Оторвавшись от окна, она посмотрела на меня долго и как-то с усилием, точно вспоминая: откуда взялся этот человек?
— А что делать дома? Я живу с одной девушкой, моей подругой. Ее сейчас нет. Она в экспедиции, на Челекене…
Молодые ребята в белых рубашках ехали в центр гулять. Было только половина восьмого. Автобус катился сквозь сиреневую вечернюю синеву.

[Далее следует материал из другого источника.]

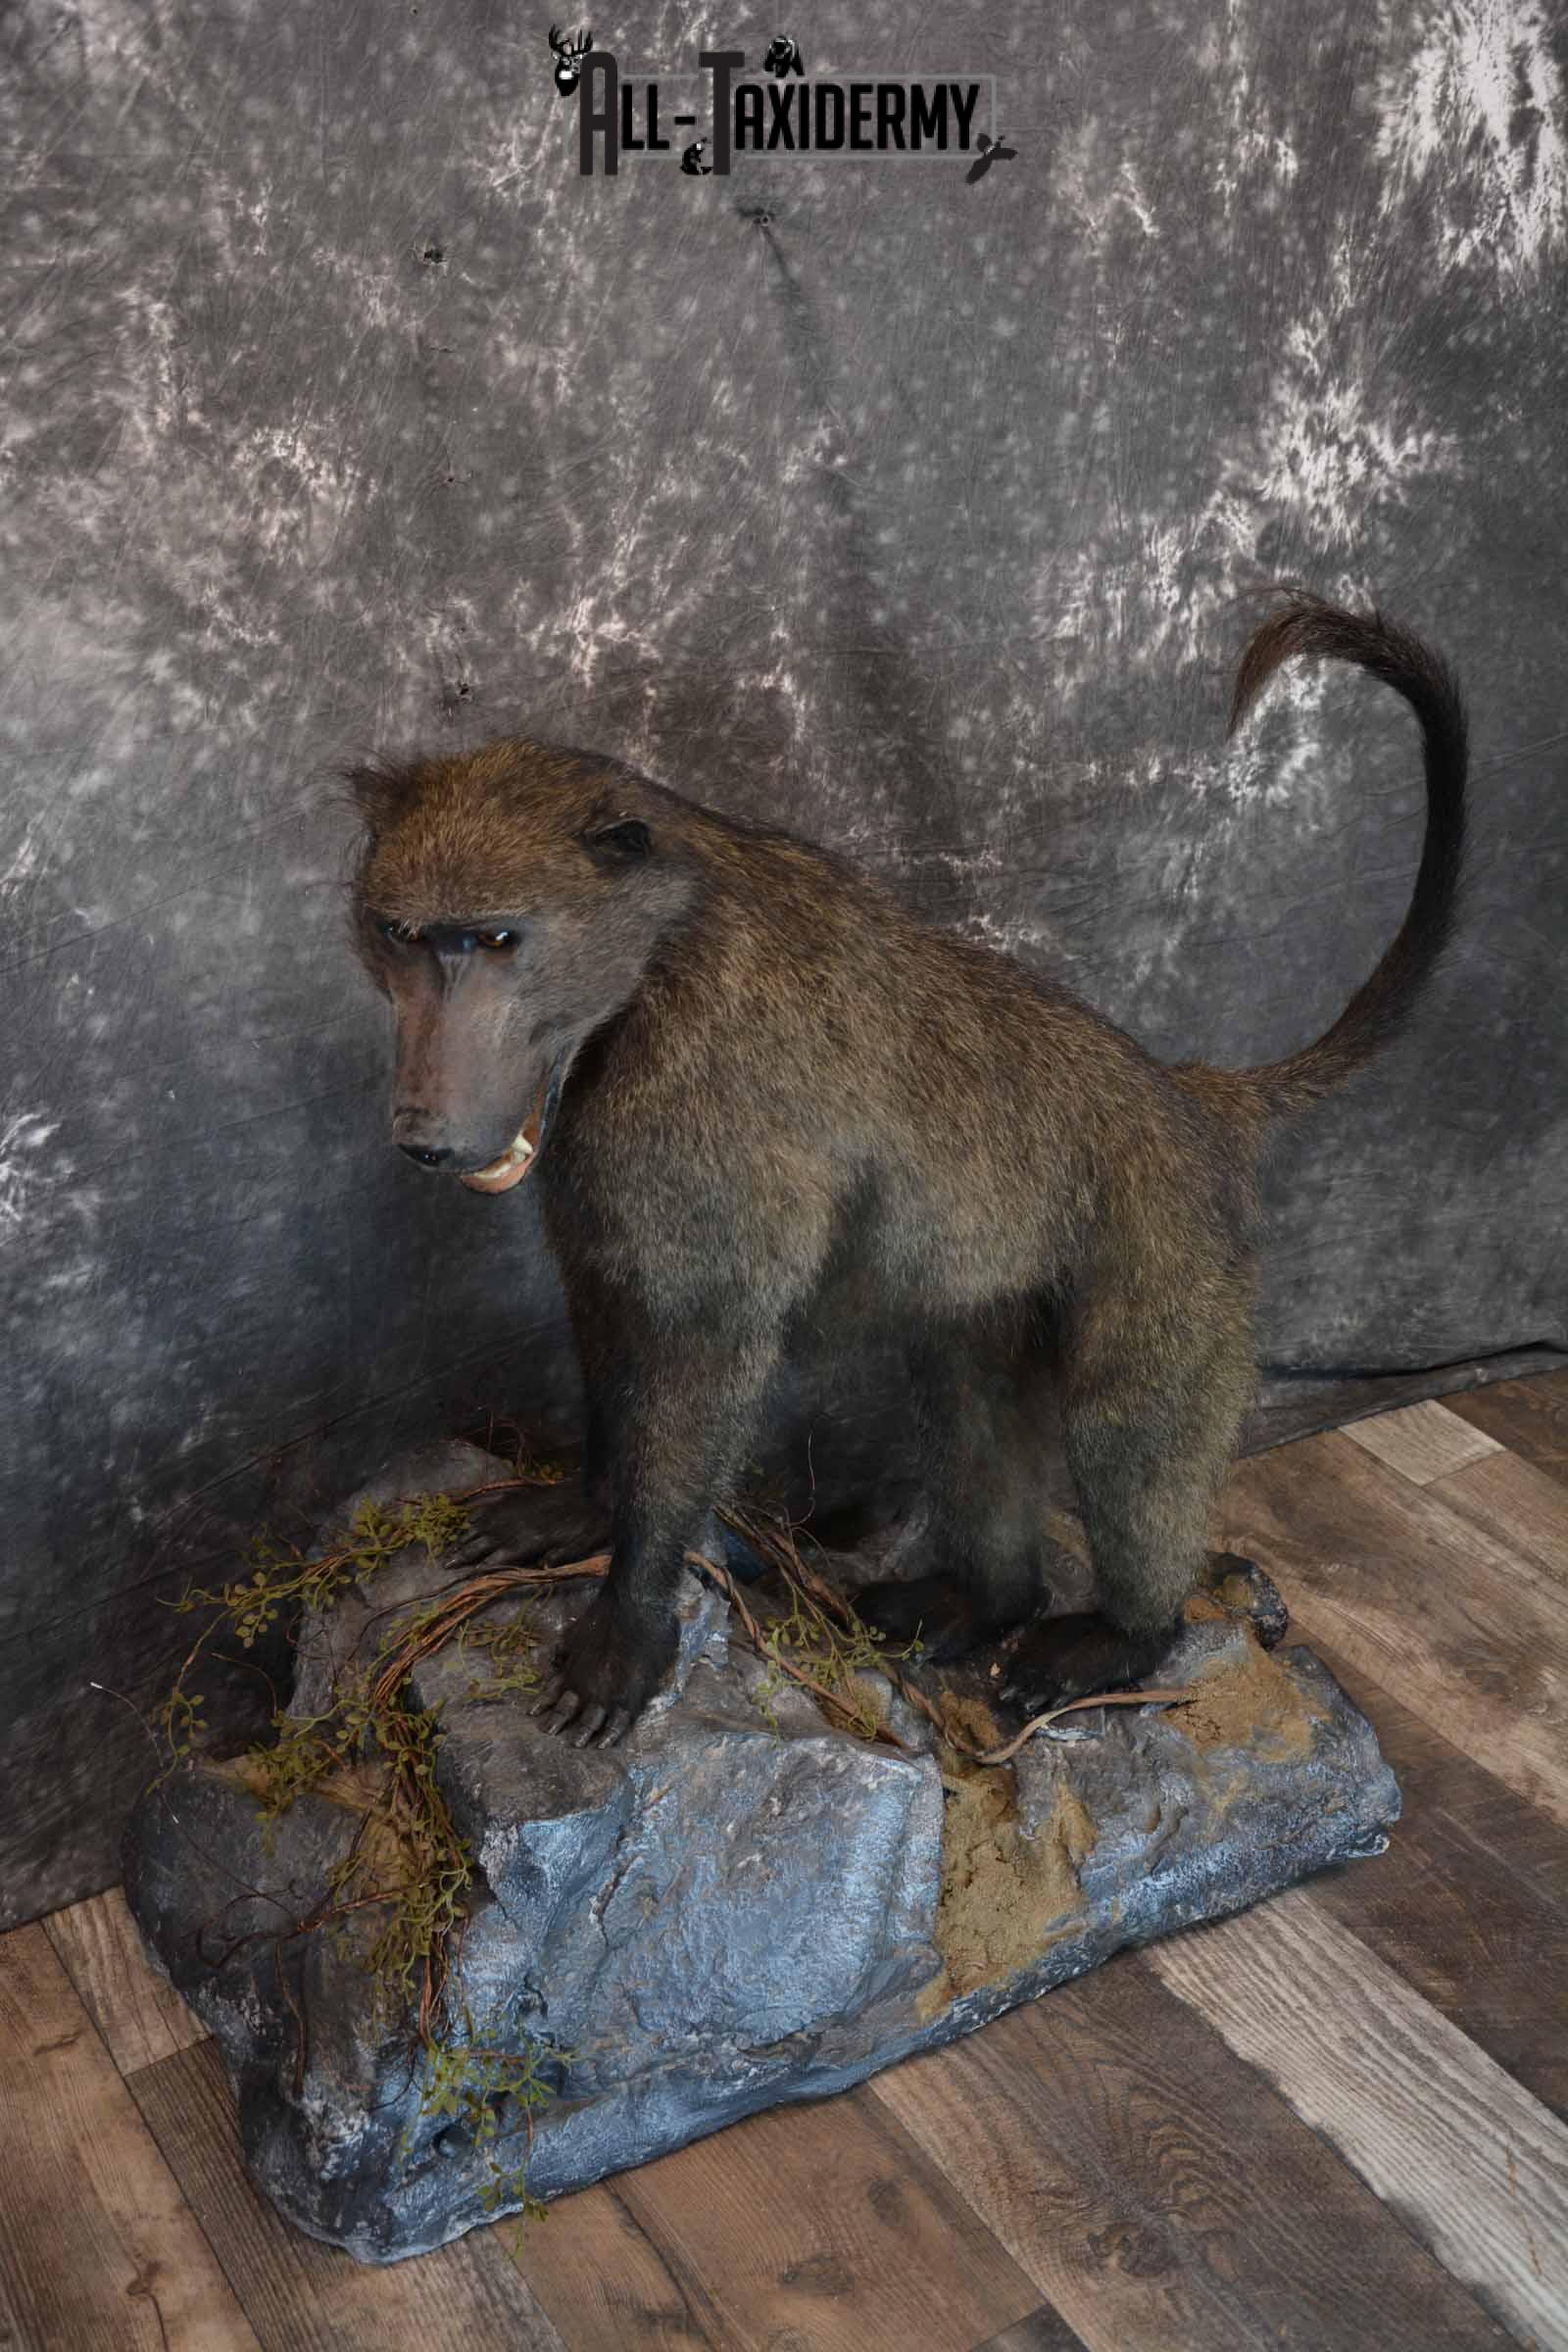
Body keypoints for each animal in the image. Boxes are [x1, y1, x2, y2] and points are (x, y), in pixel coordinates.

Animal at [346, 592, 1466, 1748]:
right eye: (401, 934)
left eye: (495, 939)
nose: (427, 1132)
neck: (653, 959)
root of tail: (1184, 1094)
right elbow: (606, 1308)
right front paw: (579, 1507)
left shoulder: (706, 1127)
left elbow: (705, 1349)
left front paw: (627, 1630)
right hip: (1001, 1303)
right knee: (971, 1396)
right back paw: (985, 1603)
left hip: (1171, 1248)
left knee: (1125, 1430)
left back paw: (1121, 1637)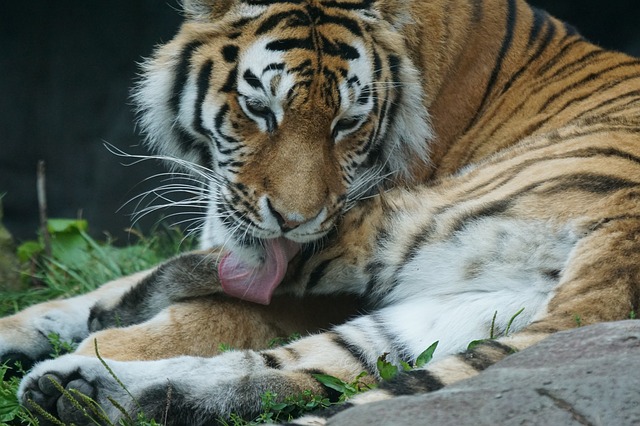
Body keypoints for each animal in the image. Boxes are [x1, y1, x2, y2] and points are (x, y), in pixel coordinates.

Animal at [2, 0, 640, 424]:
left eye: (348, 123)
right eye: (259, 109)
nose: (293, 219)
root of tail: (621, 257)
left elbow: (200, 314)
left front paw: (107, 327)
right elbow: (75, 299)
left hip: (394, 226)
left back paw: (77, 377)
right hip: (456, 307)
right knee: (300, 367)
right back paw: (83, 392)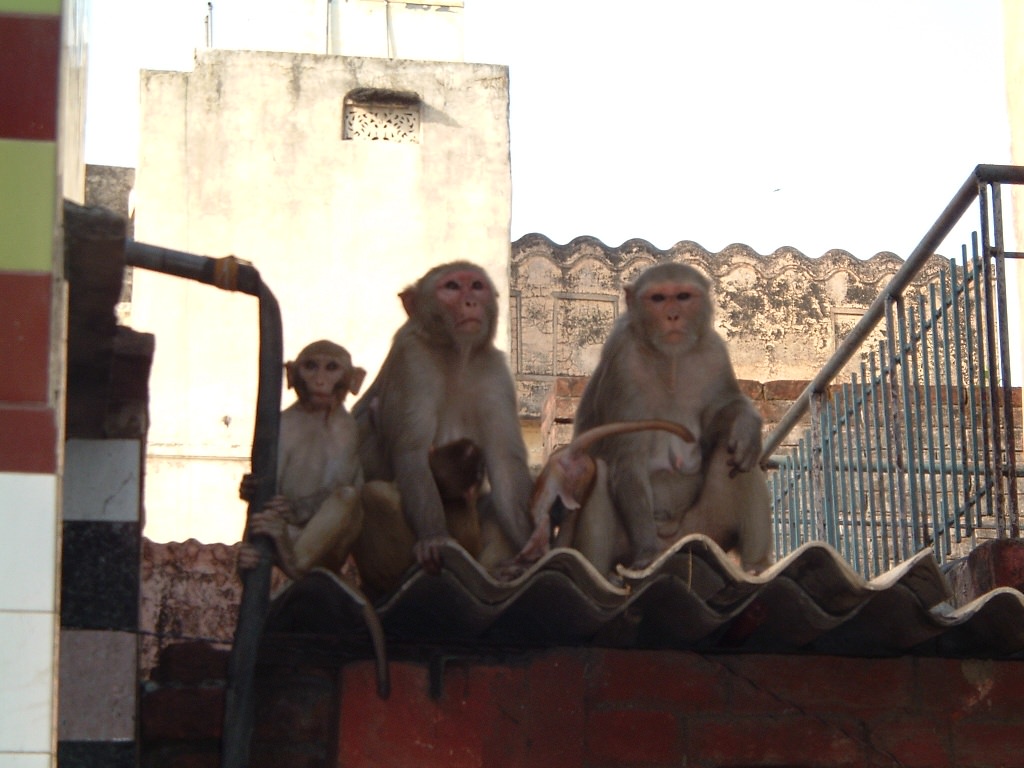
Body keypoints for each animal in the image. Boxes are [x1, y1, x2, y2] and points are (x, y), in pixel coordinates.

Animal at [237, 339, 366, 581]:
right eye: (311, 366)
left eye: (331, 367)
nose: (319, 381)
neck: (316, 414)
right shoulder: (282, 423)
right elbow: (270, 475)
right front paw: (249, 486)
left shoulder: (349, 431)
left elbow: (338, 483)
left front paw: (291, 507)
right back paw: (248, 560)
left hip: (333, 556)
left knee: (346, 495)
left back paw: (293, 560)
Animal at [573, 262, 770, 573]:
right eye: (657, 298)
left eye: (683, 296)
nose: (673, 315)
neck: (670, 358)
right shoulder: (622, 359)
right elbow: (628, 459)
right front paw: (647, 552)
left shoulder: (714, 351)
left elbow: (718, 421)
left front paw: (747, 419)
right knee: (600, 467)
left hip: (705, 529)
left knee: (735, 452)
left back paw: (757, 564)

Мы сошли там, где сошли почти все пассажиры, и остановились перед воротами в парк. Аллеи парка были набиты гуляющими. Теперь тут все кипело, все двигалось, все скамейки были заняты, возле всех киосков стояли очереди. Густой запах юга, лета, цветов, женского тела, табака, духов, листвы плыл над головами. Со стороны танцплощадки гремела музыка, и сквозь деревья была видна большая колыхающаяся толпа людей перед входом. Мальчишки смотрели на танцующих через решетку.
По боковой аллее мы вышли к летнему театру. Его каменная, покрашенная белой краской ограда казалась сейчас сиреневой. И белые платья женщин, белые брюки и рубашки мужчин тоже казались сиреневыми.
— Мы хотели сюда прийти после игры, — сказала девушка тихо. — Тут сухумский джаз сегодня.
— Да? — Мне было ее нестерпимо жалко. — Может, хотите послушать джаз?
Она робко подняла на меня глаза.
— Я не знаю… Сейчас который час?
— Через двадцать минут начало, — сказал я.